Wednesday, March 28, 2012

New IPhOD v2.0 Calculator

How do you obtain the phonotactic frequency or neighborhood density of a word that is not included in the latest version of IPhOD, or obtain a list of its phonological neighbors that are labelled according to homophones or homographs?

Try the new IPhOD version 2.0 online calculator! The added feature calculates word-averaged phonotactic probabilities, neighborhood densities, and positional probabilities based on user-entered CMU transcriptions (Weide, 1994). This addresses an earlier limitation of the IPhOD version 2.0: only being able to search among words included in the ~50,000 word collection (or for a preset list of pseudowords). Prior to this update, if you needed to calculate values for new word or pseudoword transcriptions then you had to use values from version 1.4, which used different frequency weightings and a smaller word collection than 2.0.

The new calculator based on the IPhOD sequel also includes more options. The IPhOD version 2.0 calculator webpage (navigate to Calculator, then Version 2.0, or click here) allows the user to enter a list of CMU transcriptions (e.g. "K.AE.T" for "cat"), which can be used to generate any of the following values that the user selects:

1-4. Neighborhood density,
5-8. Biphoneme probability,
9-12. Triphoneme probability,
13-15. Positional probability,
16-20. Length-constrained probability.

Each of those selections comes with four options for weighted calculations: unweighted raw counts, SubtlexUs frequency weighted (S Freq), log10 S Freq, and S Context-Dependent Counts. The word frequency weights are from SUBTLEXus (Brysbaert & New, 2009). At this time, I do not have plans to include syllable stress constraints in the calculator.

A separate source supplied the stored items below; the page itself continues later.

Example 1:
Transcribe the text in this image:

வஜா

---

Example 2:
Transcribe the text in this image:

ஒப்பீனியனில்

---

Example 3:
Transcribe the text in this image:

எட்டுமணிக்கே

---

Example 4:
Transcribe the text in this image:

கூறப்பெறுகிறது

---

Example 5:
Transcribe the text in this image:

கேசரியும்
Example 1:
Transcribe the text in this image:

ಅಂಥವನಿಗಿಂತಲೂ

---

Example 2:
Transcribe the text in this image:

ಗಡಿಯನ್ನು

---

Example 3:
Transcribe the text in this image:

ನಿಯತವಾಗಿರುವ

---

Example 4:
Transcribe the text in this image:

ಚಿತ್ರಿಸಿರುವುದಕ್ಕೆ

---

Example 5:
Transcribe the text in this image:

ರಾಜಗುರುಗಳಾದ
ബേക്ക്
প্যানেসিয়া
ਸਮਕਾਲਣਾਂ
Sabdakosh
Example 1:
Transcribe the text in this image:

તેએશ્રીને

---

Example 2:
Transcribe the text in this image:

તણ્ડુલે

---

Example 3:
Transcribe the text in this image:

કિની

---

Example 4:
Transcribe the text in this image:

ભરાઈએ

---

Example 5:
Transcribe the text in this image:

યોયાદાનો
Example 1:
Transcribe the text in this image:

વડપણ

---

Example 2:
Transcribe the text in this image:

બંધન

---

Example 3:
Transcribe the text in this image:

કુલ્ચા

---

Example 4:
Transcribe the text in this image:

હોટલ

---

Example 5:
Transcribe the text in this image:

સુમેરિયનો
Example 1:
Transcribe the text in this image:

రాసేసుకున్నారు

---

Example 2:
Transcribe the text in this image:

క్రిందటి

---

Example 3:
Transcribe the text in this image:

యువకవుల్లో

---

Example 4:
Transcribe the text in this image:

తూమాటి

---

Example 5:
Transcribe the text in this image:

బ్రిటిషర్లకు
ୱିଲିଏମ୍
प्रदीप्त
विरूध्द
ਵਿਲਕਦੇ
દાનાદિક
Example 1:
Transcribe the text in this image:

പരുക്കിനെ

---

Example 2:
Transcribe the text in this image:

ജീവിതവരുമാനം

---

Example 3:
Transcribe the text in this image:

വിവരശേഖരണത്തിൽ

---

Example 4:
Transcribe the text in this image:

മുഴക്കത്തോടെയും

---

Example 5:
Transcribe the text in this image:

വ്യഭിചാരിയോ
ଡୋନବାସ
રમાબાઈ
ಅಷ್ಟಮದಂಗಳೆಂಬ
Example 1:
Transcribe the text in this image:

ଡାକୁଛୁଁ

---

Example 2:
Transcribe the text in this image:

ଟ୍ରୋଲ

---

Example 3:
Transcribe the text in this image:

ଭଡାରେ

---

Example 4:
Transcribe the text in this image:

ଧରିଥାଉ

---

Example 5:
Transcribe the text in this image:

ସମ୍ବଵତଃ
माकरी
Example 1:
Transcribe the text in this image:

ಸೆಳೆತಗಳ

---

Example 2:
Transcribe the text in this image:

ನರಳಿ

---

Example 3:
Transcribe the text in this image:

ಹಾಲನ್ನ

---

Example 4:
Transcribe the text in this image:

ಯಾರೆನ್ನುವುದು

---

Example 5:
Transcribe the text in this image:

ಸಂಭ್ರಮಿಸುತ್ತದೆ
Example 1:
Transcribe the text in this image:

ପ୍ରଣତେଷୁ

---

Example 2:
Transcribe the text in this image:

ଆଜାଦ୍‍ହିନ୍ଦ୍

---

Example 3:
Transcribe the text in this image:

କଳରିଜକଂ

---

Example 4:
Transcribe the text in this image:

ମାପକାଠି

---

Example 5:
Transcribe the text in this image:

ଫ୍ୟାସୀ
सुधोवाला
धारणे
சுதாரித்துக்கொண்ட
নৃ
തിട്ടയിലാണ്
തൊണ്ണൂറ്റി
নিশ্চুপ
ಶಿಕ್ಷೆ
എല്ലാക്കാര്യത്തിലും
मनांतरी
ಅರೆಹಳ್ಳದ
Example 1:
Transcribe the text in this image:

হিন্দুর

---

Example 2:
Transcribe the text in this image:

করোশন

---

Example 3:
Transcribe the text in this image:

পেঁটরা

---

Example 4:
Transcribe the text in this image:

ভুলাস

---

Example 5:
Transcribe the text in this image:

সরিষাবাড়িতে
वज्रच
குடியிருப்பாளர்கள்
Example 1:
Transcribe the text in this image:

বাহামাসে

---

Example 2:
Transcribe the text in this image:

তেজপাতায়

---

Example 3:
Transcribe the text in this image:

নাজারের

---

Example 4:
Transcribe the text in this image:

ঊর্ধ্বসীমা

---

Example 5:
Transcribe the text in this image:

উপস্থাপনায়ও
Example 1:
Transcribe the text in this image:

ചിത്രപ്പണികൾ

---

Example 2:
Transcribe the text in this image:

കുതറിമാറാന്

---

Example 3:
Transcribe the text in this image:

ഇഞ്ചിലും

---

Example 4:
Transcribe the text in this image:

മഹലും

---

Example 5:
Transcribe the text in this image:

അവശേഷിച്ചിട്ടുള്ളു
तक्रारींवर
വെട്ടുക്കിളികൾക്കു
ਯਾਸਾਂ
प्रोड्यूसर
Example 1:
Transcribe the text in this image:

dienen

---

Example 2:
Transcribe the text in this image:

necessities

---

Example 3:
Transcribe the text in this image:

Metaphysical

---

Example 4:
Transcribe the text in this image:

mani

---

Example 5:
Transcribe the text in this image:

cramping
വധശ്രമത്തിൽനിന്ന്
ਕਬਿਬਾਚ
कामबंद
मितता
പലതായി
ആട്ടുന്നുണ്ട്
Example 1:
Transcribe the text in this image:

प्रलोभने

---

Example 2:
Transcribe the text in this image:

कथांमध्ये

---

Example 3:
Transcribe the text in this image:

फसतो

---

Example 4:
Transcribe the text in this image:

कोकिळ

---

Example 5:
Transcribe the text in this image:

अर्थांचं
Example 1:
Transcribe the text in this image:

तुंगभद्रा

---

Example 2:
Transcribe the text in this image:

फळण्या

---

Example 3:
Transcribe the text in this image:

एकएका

Finally, if you click on the "Show neighbors?" button before running the calculator, then the calculator produces a cool-looking, second table that appears below the traditional calculator output results.

The table contains every 1-phoneme different phonological neighbor with asterisks denoting words with homographs or homophones. Although the calculator adjusts to avoid double-weighting words whose spellings are identical, and only counts homophone neighbors as one neighbor (since they are indistinguishable by sound), it may be helpful for users to have that information available.

Pretty neat, huh?

If you start fiddling with the new features and either break something, raise questions, or discover a disabled button, please contact me. I have done my best to quality-check the new online calculator, primarily by comparisons of output from the online search and online calculator (v 2.0).

Also, feel free to send me your suggestions for future extensions. The show neighbors function was a product of this blog, which has been quite an interesting and helpful development for me too.

I hope that these new features will be a helpful resource for other researchers!

Brysbaert, M. and New, B. 2009. Moving beyond Kucera and Francis: a critical evaluation of current word frequency norms and the introduction of a new and improved word frequency measure for American English. Behavior Research Methods, 41, 997-990.